Should We Be Policing The Internet For Content About Guns?

Now that Google and Facebook are finally admitting what we always knew, namely, that they sell personal user information to any quick-buck scam artist selling on the web, just about every organization which uses those sites for communicating with their membership is jumping on the bandwagon to make sure that nothing offensive, illegal or immoral is allowed to move through the cloud.

The latest effort in this respect by Gun-control Nation was a decision last week by a Federal judge to suspend the go-ahead received from the State Department by Cody Wilson to upload the plans of his 3D gun (which doesn’t work, btw) and issue an injunction preventing any website from hosting the plans.

The internet has always been a sore spot for Gun-control Nation ever since Bloomberg’s gun-control group first began talking about how easy it was for criminals, nut jobs and other bad guys to buy guns over the web. The fact that the same ads for private gun transfers on the internet can be found in the classifieds of just about every weekly shopper published throughout the United States is never mentioned by Bloomberg because those weekly shopping publications don’t circulate in New York. But because of pressure by Bloomberg and others, websites like Amazon, Craigslist, eBay and other online shopping sites began to police and remove advertisements for guns. Okay, fair enough.

The problem with going beyond gun advertisements per se and trying to eliminate gun-related content, as opposed to selling an actual gun, is that the ox could be gored both ways. Let me give you an example which I happen to know very well.

I currently sell a book on Amazon entitled The Myth of the Armed Citizen. The book discusses in detail the argument about whether guns are a risk as opposed to protecting us from violence and crime. I come down very clearly on the former; i.e., gun ownership is definitely less of a benefit and more of a risk. How much of a risk remains to be understood, but this book in no way promotes concealed or open carry of guns. And believe me when I say that I have received God knows how many nasty emails from members of Gun-nut Nation who accuse me of actually promoting violence because I believe that people shouldn’t be able to defend themselves with guns.

Now what would happen if a whole bunch of pro-gun folks would send a message to Facebook telling them that my book promotes violence and should be removed? How would this be any different from Gun-control Nation spamming Google or Facebook and telling them that they have found various pro-gun content that should be taken down? Here’s the official statement from YouTube on what they allow and don’t allow in search terms: “we want to help you get to the information you are looking for as quickly as possible, but we also want to be careful not to show potentially upsetting content when you haven’t asked for it. For these features, we have developed policies to exclude things like porn, hate speech or violence from appearing.”

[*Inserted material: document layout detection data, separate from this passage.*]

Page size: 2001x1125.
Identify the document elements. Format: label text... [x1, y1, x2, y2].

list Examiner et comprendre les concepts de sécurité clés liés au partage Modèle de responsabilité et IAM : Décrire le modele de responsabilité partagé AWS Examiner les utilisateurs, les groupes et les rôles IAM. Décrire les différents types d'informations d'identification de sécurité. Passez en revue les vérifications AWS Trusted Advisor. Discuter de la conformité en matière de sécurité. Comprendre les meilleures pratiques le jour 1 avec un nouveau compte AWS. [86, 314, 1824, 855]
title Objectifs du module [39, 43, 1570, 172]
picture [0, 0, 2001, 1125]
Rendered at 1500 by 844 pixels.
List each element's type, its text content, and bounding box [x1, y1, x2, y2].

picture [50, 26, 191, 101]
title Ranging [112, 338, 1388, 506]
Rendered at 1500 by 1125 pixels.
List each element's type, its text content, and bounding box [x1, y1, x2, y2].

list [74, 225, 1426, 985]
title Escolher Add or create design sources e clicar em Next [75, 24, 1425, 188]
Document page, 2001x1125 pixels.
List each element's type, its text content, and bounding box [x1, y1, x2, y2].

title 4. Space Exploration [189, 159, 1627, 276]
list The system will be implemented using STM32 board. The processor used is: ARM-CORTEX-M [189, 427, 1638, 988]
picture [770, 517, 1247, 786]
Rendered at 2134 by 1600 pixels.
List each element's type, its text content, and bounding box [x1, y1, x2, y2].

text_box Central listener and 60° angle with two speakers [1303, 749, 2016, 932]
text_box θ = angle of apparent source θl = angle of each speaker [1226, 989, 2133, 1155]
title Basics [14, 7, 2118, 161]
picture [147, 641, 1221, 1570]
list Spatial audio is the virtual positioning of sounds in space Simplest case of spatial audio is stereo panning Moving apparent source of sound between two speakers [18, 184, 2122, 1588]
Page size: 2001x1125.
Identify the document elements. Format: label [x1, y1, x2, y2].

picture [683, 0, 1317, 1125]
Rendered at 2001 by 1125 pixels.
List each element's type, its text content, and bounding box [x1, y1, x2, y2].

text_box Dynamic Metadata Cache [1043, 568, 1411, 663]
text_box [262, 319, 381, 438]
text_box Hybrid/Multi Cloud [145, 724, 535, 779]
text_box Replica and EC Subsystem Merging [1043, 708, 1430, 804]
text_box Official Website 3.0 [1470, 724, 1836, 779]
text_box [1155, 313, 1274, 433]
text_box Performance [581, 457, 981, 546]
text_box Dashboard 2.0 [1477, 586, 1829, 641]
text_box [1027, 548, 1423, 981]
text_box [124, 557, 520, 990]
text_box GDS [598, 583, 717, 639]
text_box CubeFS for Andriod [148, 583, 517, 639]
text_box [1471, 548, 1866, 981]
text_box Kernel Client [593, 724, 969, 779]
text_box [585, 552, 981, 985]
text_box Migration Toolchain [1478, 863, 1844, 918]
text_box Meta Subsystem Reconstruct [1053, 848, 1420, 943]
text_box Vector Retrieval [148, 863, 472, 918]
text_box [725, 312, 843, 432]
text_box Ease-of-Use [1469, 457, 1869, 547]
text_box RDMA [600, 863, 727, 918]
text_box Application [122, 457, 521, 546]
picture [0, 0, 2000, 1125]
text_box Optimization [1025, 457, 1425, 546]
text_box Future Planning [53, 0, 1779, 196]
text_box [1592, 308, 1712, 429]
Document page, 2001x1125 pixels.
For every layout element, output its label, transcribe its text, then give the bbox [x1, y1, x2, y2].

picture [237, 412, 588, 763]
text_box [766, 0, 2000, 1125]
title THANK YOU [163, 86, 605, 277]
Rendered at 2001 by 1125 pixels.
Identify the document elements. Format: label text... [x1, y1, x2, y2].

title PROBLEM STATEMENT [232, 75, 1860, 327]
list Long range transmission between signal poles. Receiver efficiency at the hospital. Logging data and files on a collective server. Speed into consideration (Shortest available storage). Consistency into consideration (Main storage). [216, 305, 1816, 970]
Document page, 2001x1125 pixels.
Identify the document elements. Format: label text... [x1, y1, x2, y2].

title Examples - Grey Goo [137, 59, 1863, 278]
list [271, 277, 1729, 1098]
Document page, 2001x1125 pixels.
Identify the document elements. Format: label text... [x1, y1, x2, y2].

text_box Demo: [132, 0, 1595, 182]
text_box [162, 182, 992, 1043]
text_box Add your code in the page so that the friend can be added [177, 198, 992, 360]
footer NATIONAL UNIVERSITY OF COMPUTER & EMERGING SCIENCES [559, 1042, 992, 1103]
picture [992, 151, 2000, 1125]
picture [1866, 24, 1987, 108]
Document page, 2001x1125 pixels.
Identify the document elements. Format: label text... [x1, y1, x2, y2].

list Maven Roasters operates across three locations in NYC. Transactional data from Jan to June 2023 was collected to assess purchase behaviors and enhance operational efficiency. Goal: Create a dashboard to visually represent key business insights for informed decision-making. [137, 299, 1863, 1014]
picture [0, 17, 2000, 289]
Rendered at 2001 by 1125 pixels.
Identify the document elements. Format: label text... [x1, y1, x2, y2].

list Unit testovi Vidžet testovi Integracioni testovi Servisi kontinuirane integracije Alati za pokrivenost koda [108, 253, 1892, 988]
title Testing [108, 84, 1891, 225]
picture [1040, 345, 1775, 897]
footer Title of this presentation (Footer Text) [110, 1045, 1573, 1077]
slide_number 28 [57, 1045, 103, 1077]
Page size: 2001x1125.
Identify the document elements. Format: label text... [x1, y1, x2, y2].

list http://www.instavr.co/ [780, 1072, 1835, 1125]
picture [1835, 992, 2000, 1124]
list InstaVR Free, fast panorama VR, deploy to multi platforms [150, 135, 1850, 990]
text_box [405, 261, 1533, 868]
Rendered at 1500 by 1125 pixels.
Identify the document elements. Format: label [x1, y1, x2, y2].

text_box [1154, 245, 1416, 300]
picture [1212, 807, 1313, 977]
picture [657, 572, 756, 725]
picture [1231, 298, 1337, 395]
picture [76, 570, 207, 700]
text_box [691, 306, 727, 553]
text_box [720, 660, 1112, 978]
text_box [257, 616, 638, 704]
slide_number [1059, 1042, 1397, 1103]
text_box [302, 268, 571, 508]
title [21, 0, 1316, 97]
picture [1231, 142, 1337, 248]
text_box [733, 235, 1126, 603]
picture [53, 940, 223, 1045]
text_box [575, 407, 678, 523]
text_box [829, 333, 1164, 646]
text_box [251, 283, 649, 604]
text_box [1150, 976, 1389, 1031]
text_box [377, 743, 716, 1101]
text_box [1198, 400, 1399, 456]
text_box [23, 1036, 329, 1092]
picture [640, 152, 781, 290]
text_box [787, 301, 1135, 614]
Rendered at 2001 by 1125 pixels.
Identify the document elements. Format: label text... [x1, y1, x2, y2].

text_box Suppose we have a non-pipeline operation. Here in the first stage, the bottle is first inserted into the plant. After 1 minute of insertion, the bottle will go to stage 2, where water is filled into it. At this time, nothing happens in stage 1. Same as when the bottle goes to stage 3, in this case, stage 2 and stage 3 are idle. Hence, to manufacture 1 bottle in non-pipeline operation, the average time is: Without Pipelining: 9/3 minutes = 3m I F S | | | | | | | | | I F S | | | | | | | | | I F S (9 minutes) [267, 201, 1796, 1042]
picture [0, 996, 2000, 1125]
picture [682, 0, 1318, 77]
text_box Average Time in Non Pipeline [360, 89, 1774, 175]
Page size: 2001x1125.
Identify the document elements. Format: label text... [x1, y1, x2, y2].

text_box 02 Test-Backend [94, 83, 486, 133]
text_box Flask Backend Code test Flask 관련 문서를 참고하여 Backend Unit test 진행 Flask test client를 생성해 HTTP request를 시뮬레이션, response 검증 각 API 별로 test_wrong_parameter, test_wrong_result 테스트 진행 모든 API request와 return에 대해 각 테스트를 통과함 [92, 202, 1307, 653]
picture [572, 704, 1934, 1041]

And who is to say whose definition of ‘violence’ we are going to accept? I happen to share many of the goals and objectives of Gun-control Nation and have promoted those goals and objectives in the daily columns that I write. I also happen to be the co-founder of a national, gun buyback organization which connects buybacks to medical centers so that medical residents can get first-hand exposure to discussions with community residents about their guns. So I don’t need to justify my views about guns or gun violence to anyone at all.

Be that as it may, I’m still not persuaded that anyone should have veto power over any content that I or anyone else puts out online. I’m sorry, but I’m somewhat of an old-fashioned guy, and I want to decide for myself whether something I am reading is hurtful, or wrong, or even worse.